--- begin Document extract ---

The “green” theory is that the activities of mankind are churning historically unprecedented amounts of carbon dioxide into the atmosphere, that this carbon dioxide is acting as a “greenhouse gas,” trapping solar heat and thus causing the earth to warm to such an extent that it many endanger life on earth.

There are several problems with this theory. First, while there may have been some minor warming in the late 20th century — a whistle-blower has revealed that much of the supporting data was unreliable or simply faked — there appears to have been no warming in the past decade, despite the fact none of the Draconian penalties now proposed has been in effect. (see http://www.youtube.com/watch?v=fAlMomLvu_4 or http://www.firstcontactradio.com/blog/?p=262323.)

Second, carbon dioxide doesn’t appear to be a terribly effective “greenhouse gas” — water vapor does the job much better.

Third, the geological and historical record indicates there have been periods of higher carbon dioxide concentration in the past, and that they lagged rather than preceded solar warming. There is also evidence that much of the earth was once much warmer than it is now — and that indigenous life did just fine.

But the biggest problem with “global warming theory” as now propounded is that it lacks a vital component of any legitimate scientific theory — deniability.

That is to say, a legitimate scientist, proposing a theory to explain observed phenomena (rather than seeking a predetermined public policy shift) is expected to be honest enough to say, “If I’m right, you can confirm it by watching to see if ‘A’ happens, as the theory predicts. On the other hand, if you conduct the proposed experiment and the result is instead ‘B,’ which is the opposite of ‘A,’ then the current theory will stand disproved, and it’s ‘back to the drawing board.’”

Global warming theorists predicted a warm, dry winter. Instead, English and Northeast American airports are shut down under unusually heavy snows; it’s snowing in Tasmania (where it’s now high summer); the National Weather Service says Nashville and Atlanta could see serious snowfalls this week for the first time in 17 years — even the ever reliable Transportation Security Administration is rushing to do its part … by announcing that chilly passengers carrying thermos bottles of hot chocolate or coffee can expect to have them seized.

So, if there’s drought and unusually warm weather, we should attribute it to man-made global warming. But if the world is seized in a new deep freeze … we can also attribute that to man-made global warming?

That’s one heck of a flexible theory.

--- end Document extract ---

§ What the task asks
In the passage on global warming theory, which substance does the author say works better as a greenhouse gas than carbon dioxide?

--- begin Data segment ---

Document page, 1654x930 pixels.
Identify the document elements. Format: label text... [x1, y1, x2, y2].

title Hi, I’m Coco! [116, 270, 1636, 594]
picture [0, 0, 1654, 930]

--- end Data segment ---

§ Written response
Water vapor.